Methods: Using nationwide electronic health record (EHR) and cancer registry data from the VA Corporate Data Warehouse, we developed and validated a rule-based NLP algorithm to extract oncologist-determined MM stage. To that end, a clinician annotated MM stage within over 5,000 short snippets of clinical notes, and annotated MM stage at MM treatment initiation for 200 patients. These were allocated into snippet- and patient-level development and validation sets. We developed MM stage extraction and roll-up algorithms within the development sets. After the algorithms were finalized, we validated them using standard measures in held-out validation sets.

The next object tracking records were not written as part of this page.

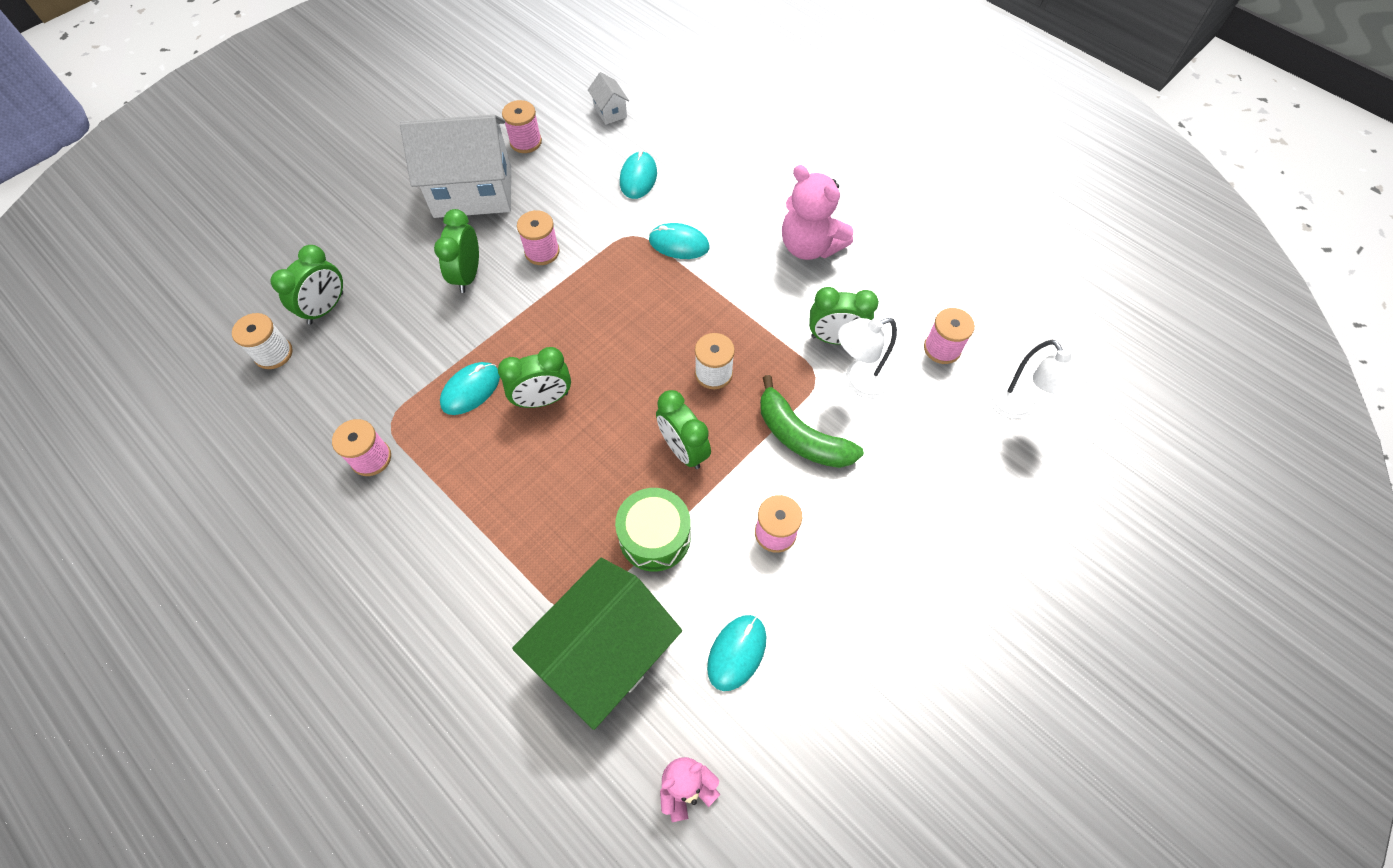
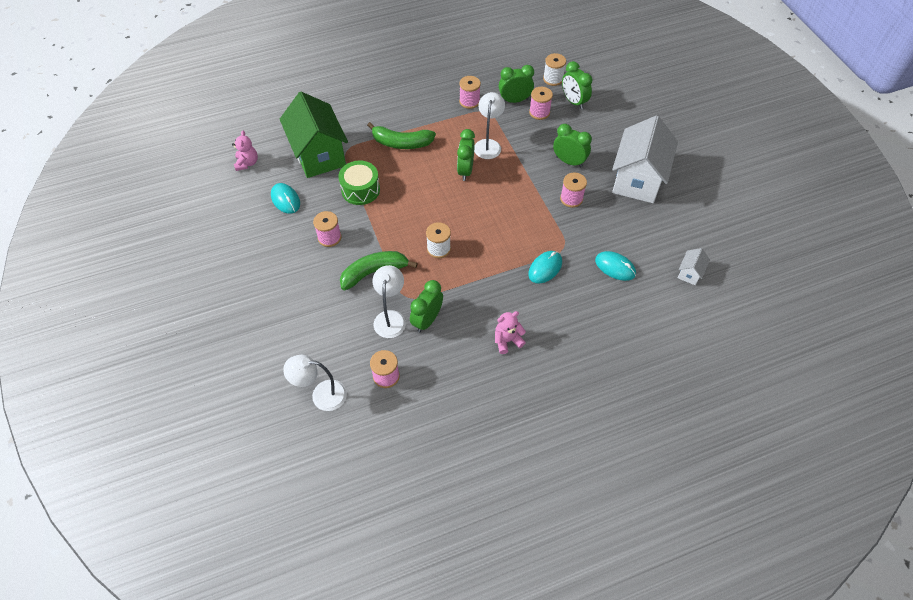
camera: 115 degrees right, 5 degrees down
turquoise mouse [440,362,500,415] -> white lamp [474,92,505,159]
pink spool [502,100,542,153] -> pink spool moved to [529,87,553,120]
white house [588,72,629,125] -> white house turned 60 degrees counterclockwise [678,248,710,285]
green clock [656,390,711,469] -> green clock moved to [499,65,534,103]
pink teddy bear [782,165,853,260] -> pink teddy bear [495,311,526,354], size x0.59
none -> green banana [367,122,436,149]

Results: We developed algorithms for three different MM staging systems that have been in widespread use (Revised International Staging System [R-ISS], International Staging System [ISS], and Durie-Salmon [DS]) and for stage reported without a clearly defined system. Precision and recall were uniformly high for MM stage at the snippet level, ranging from 0.92 to 0.99 for the different MM staging systems. Performance in identifying for MM stage at treatment initiation at the patient level was also excellent, with precision of 0.92, 0.96, 0.90, and 0.86 and recall of 0.99, 0.98, 0.94, and 0.92 for R-ISS, ISS, DS, and unclear stage, respectively.
Conclusion: Our MM stage extraction algorithm uses rule-based NLP and data aggregation to accurately measure MM stage documented in oncology notes and pathology reports in VA's national EHR system. It may be adapted to other systems where MM stage is recorded in clinical notes.
目的:多发性骨髓瘤(MM)的分期是衡量疾病风险的一个重要指标,但在大型数据库中往往缺乏对分期的测量。我们旨在开发并验证一种自然语言处理(NLP)算法,以提取全国退伍军人事务(VA)医疗保健系统中肿瘤学家对分期的记录:利用退伍军人事务部企业数据仓库(VA Corporate Data Warehouse)中的全国电子健康记录(EHR)和癌症登记数据,我们开发并验证了一种基于规则的 NLP 算法,用于提取肿瘤学家确定的 MM 分期。为此,一名临床医生在 5000 多份简短的临床笔记片段中注释了 MM 分期,并在 200 名患者开始 MM 治疗时注释了 MM 分期。这些数据被分配到片段级和患者级的开发集和验证集。我们在开发集内开发了 MM 阶段提取和卷积算法。算法确定后,我们在保留的验证集中使用标准测量方法对其进行了验证:我们为三种广泛使用的不同 MM 分期系统(修订版国际分期系统 [R-ISS]、国际分期系统 [ISS] 和 Durie-Salmon [DS])以及没有明确定义系统的分期报告开发了算法。在片段水平上,MM 分期的精确度和召回率都很高,不同 MM 分期系统的精确度和召回率从 0.92 到 0.99 不等。在患者层面识别开始治疗时的 MM 分期也非常出色,R-ISS、ISS、DS 和不明确分期的精确度分别为 0.92、0.96、0.90 和 0.86,召回率分别为 0.99、0.98、0.94 和 0.92:我们的MM分期提取算法使用基于规则的NLP和数据聚合来准确测量退伍军人事务部国家电子病历系统中肿瘤笔记和病理报告中记录的MM分期。该算法可适用于在临床笔记中记录 MM 分期的其他系统。